Where a line has odd spacing or punctuation, keep it; transcribe all the entries exactly.

[Stored data]
========================================
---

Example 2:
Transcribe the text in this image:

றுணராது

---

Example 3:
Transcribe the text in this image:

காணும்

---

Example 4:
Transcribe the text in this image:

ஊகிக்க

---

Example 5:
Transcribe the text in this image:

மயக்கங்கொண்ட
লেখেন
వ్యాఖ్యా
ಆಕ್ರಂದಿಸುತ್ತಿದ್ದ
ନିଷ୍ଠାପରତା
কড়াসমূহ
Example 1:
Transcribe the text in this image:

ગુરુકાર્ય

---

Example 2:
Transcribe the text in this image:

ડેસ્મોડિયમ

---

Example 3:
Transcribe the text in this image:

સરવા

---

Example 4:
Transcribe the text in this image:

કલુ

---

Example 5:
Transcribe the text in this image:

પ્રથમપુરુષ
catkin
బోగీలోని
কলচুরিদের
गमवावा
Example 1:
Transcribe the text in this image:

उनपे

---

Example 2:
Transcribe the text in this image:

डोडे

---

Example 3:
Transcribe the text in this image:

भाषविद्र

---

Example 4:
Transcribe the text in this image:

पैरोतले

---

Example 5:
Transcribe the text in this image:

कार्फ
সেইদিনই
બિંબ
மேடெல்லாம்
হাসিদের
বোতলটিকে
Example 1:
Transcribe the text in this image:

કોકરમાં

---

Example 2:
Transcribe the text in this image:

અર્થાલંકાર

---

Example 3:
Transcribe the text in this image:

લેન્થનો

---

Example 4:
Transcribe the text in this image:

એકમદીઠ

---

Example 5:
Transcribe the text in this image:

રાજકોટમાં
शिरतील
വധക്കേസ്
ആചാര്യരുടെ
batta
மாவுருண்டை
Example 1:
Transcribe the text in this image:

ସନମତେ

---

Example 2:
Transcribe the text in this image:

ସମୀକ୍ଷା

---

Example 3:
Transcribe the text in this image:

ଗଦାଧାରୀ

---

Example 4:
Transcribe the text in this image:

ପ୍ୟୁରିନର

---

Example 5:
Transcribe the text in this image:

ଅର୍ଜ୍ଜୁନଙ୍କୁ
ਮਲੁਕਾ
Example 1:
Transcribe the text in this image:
========================================
- [Solved exercise]
---

Example 2:
Transcribe the text in this image:

றுணராது

---

Example 3:
Transcribe the text in this image:

காணும்

---

Example 4:
Transcribe the text in this image:

ஊகிக்க

---

Example 5:
Transcribe the text in this image:

மயக்கங்கொண்ட
লেখেন
వ్యాఖ్యా
ಆಕ್ರಂದಿಸುತ್ತಿದ್ದ
ନିଷ୍ଠାପରତା
কড়াসমূহ
Example 1:
Transcribe the text in this image:

ગુરુકાર્ય

---

Example 2:
Transcribe the text in this image:

ડેસ્મોડિયમ

---

Example 3:
Transcribe the text in this image:

સરવા

---

Example 4:
Transcribe the text in this image:

કલુ

---

Example 5:
Transcribe the text in this image:

પ્રથમપુરુષ
catkin
బోగీలోని
কলচুরিদের
गमवावा
Example 1:
Transcribe the text in this image:

उनपे

---

Example 2:
Transcribe the text in this image:

डोडे

---

Example 3:
Transcribe the text in this image:

भाषविद्र

---

Example 4:
Transcribe the text in this image:

पैरोतले

---

Example 5:
Transcribe the text in this image:

कार्फ
সেইদিনই
બિંબ
மேடெல்லாம்
হাসিদের
বোতলটিকে
Example 1:
Transcribe the text in this image:

કોકરમાં

---

Example 2:
Transcribe the text in this image:

અર્થાલંકાર

---

Example 3:
Transcribe the text in this image:

લેન્થનો

---

Example 4:
Transcribe the text in this image:

એકમદીઠ

---

Example 5:
Transcribe the text in this image:

રાજકોટમાં
शिरतील
വധക്കേസ്
ആചാര്യരുടെ
batta
மாவுருண்டை
Example 1:
Transcribe the text in this image:

ସନମତେ

---

Example 2:
Transcribe the text in this image:

ସମୀକ୍ଷା

---

Example 3:
Transcribe the text in this image:

ଗଦାଧାରୀ

---

Example 4:
Transcribe the text in this image:

ପ୍ୟୁରିନର

---

Example 5:
Transcribe the text in this image:

ଅର୍ଜ୍ଜୁନଙ୍କୁ
ਮਲੁਕਾ
Example 1:
Transcribe the text in this image:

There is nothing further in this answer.